Problem 1
In the interview excerpt, who paid the speaker's tuition at Concord Academy?
Problem 2
Write the next part of the interview excerpt, picking up after its final question.

Document section
I lived on a large farm and my father was in the horse business, so I spent a lot of time with horses and other animals. I was in the 4-H club. I raised cattle and sheep. I attended a school in that area just a few miles from the house in which I lived. There’s a certain conflict or con- complexity about the family-of-means idea. Yes, my grandmother had substantial means, we lived on this large farm, but my father never made a lot of money. There was this scramble, always, for cash. There was a lot of land, but there was not a lot of disposable income and he relied, in a number of domains, on my grandmother. For example, she paid my tuition at Concord Academy. That made it a little more complex than simply a spigot of available resources. There was a sense both of wealth and also awareness of what limits there might be.

I also came from a community in which I did have a lot of interactions with African-Americans. It was not the same upbringing I would have had had I been in a Northern suburb where I would have been more separated from African Americans. I had a life very much influenced by individuals who I cared a lot about from that community.

DUBNER: I assume that was a substantial influence in your becoming a scholar who’s written about the Civil War, but also has written particularly about slavery. Also, coming from an old, prominent Southern family as you do, I’m just curious whether your ancestors owned slaves?

FAUST: I’m sure they did. My mother was from New Jersey and New England roots. But my father grew up in Virginia. His family, before that, came from Tennessee and North Carolina. Around the time of the Civil War, some of his family in North Carolina and some of them in Tennessee would have been slave owners, yes.

DUBNER: You went to an all-female prep school and then an all-female college, Bryn Mawr, and wound up in the Harvard orbit by taking over the Radcliffe Institute for Advanced Study, formerly Radcliffe College, which was the all-female sister college of Harvard. Considering all that you’ve accomplished, in scholarship and administration and beyond, does this, in your mind, make any argument about the value of a single sex education?

Data for analysis
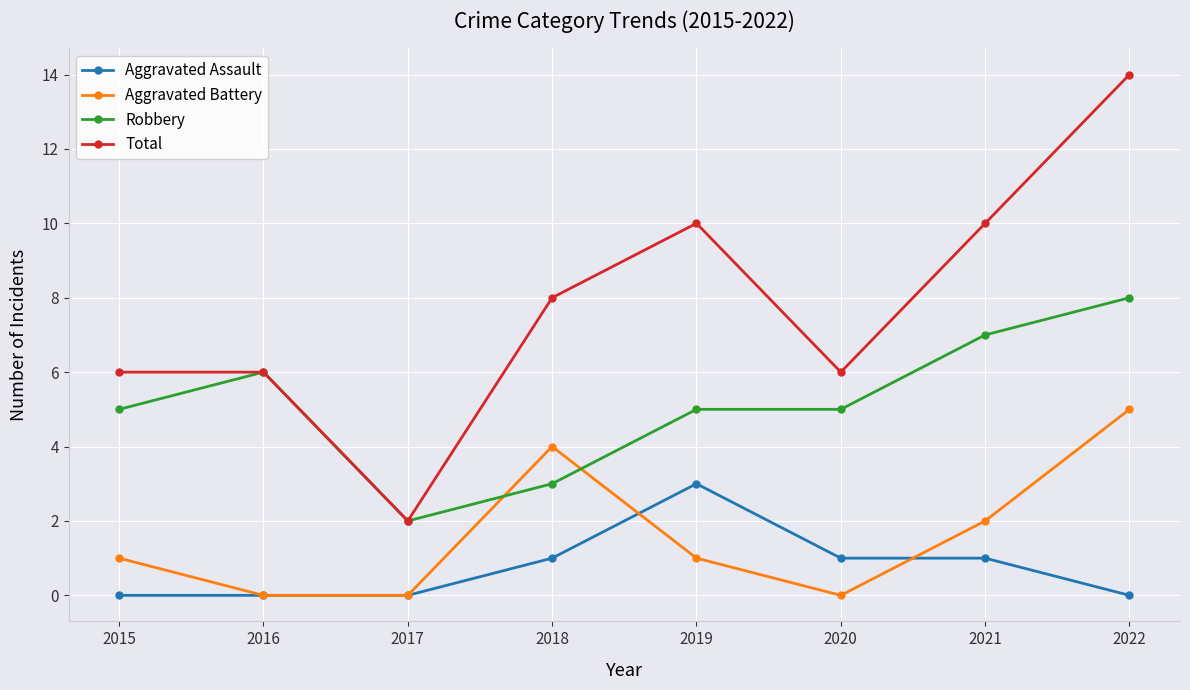

What is the difference between the highest and lowest values at 2022?

14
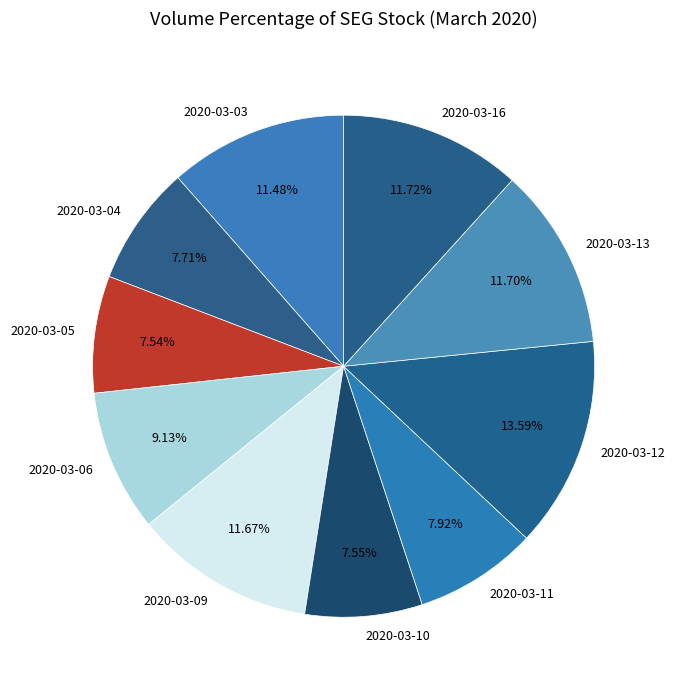

Does any single category account for the majority?

No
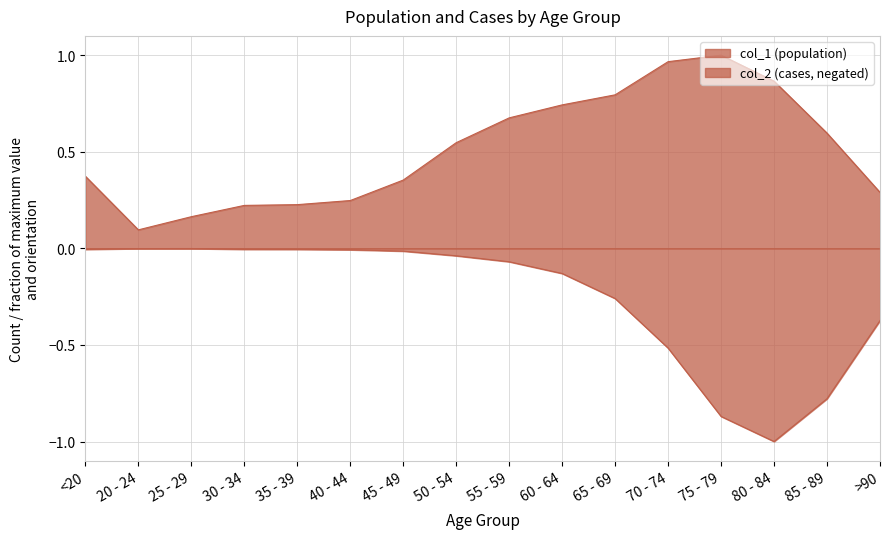

In col_1, how many points are lower than both neighbors (excluding endpoints)?

1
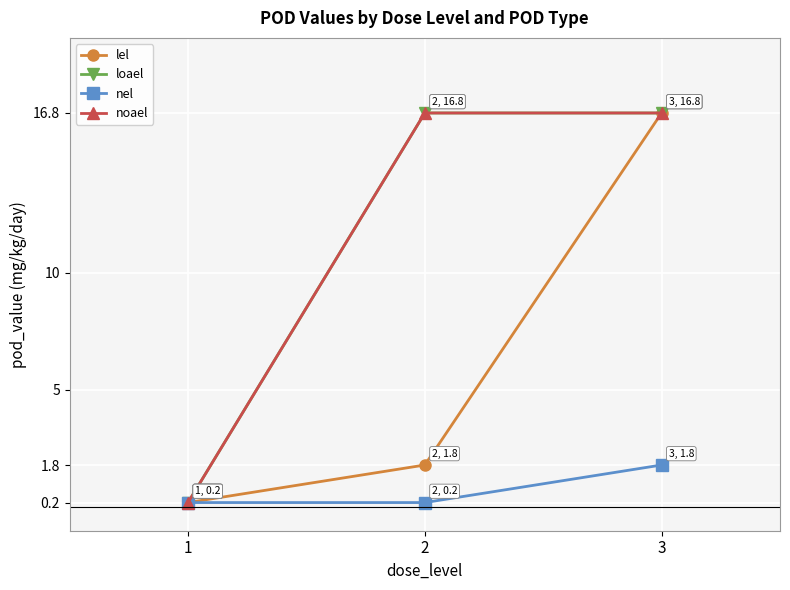

How many lines are shown in the chart?

4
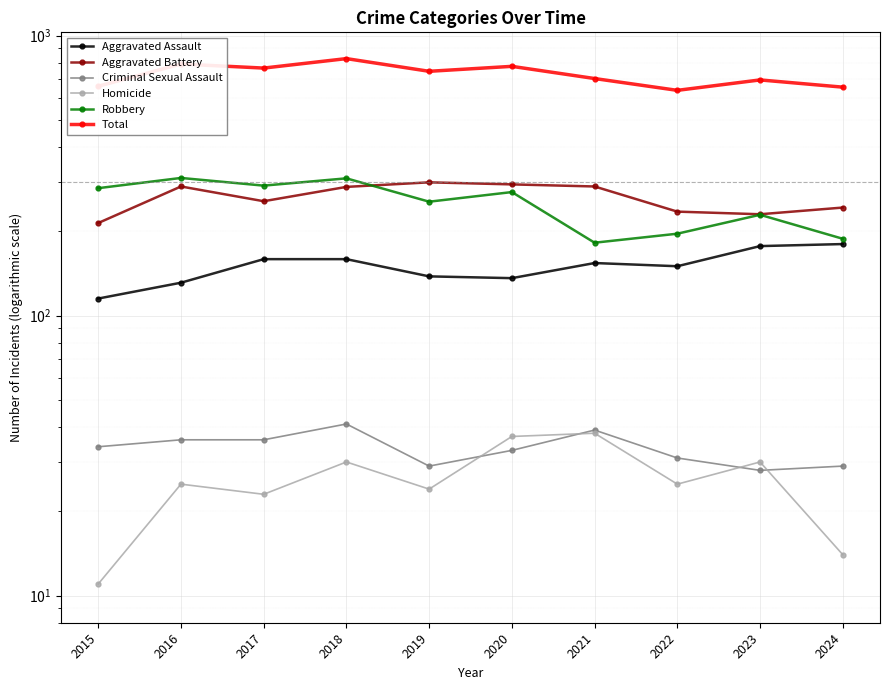

What is the sum of all Aggravated Assault values?

1499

Expected output 1
The speaker's grandmother.

Expected output 2
FAUST: Certainly it was critical for me. If I had been at Harvard College, at Radcliffe College as a student during the years of my college education, which was 1964-1968, I would not have seen powerful women professors. There were during some of that time zero tenured women professors in Arts and Sciences at Harvard, or one, perhaps, by the time I would have graduated. I wouldn’t have been allowed in the undergraduate library until the spring of my junior year. It was reserved for men. At Bryn Mawr College, we ran the world. It was a much smaller world. It was a much less influential world. But I had many female role models, powerful women around me. I had no reason to doubt what was possible for a woman until I was cast forth on the world and began to get a more realistic view of what that world was like.

You could argue it two ways: you could say, while I was at Bryn Mawr I was able to build up [a] certain capacity and confidence that then were challenged and tested when I saw a more realistic portrait of the world as a whole. Or you could say that had I been at Harvard or at Radcliffe, I might have had to build up those awarenesses earlier on. But on balance, I was lucky to have a time to become educated in an environment where I was valued in the way that women were at Bryn Mawr College.

DUBNER: You have accomplished so very much in your life. You have three brothers. I’m curious if you’ve ever thought what you would have accomplished or how you might have accomplished differently if you’d been born the fourth son in that family instead of the only daughter?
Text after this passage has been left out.